_ASSIGNMENT_
Which lines in the listing below contain "distribution"? Copy each of them.

_DATA PROVIDED_
↓↓↓
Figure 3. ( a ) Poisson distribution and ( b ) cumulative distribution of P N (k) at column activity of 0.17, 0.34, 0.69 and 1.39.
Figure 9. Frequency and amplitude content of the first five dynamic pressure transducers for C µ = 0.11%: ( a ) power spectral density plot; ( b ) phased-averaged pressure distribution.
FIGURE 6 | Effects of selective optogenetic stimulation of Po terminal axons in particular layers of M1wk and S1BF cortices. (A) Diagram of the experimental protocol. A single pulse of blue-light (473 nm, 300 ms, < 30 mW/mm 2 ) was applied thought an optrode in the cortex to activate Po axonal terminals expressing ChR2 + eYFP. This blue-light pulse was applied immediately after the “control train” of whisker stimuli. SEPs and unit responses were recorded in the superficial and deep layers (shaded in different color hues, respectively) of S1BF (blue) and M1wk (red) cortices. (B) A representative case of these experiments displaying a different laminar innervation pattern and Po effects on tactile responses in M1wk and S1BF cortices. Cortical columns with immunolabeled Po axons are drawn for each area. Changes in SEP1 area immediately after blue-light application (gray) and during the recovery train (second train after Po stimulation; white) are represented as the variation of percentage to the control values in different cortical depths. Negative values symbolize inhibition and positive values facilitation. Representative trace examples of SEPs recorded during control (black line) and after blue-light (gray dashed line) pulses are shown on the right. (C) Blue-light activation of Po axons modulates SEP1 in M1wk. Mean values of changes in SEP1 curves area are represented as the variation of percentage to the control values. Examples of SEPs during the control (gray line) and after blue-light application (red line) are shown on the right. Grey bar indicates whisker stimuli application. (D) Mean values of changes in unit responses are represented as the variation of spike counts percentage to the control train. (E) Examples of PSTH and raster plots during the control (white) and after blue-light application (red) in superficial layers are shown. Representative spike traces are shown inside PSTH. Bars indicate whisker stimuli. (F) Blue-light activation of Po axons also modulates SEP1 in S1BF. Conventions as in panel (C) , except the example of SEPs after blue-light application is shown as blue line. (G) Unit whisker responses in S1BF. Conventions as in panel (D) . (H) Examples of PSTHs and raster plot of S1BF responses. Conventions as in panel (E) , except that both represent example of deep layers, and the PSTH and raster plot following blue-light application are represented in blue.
↑↑↑
↓↓↓
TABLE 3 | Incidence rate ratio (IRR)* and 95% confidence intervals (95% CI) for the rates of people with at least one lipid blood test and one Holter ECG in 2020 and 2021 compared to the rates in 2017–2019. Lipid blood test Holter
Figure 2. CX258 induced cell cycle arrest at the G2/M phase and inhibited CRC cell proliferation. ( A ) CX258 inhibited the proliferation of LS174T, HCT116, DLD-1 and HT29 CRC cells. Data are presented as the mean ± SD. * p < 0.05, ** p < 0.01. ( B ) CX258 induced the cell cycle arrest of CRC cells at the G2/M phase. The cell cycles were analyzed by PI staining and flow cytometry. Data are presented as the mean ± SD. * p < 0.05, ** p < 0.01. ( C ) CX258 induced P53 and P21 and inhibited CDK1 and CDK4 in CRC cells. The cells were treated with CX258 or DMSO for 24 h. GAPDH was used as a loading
↑↑↑
_TASK ANSWER_
Figure 3. ( a ) Poisson distribution and ( b ) cumulative distribution of P N (k) at column activity of 0.17, 0.34, 0.69 and 1.39.
Figure 9. Frequency and amplitude content of the first five dynamic pressure transducers for C µ = 0.11%: ( a ) power spectral density plot; ( b ) phased-averaged pressure distribution.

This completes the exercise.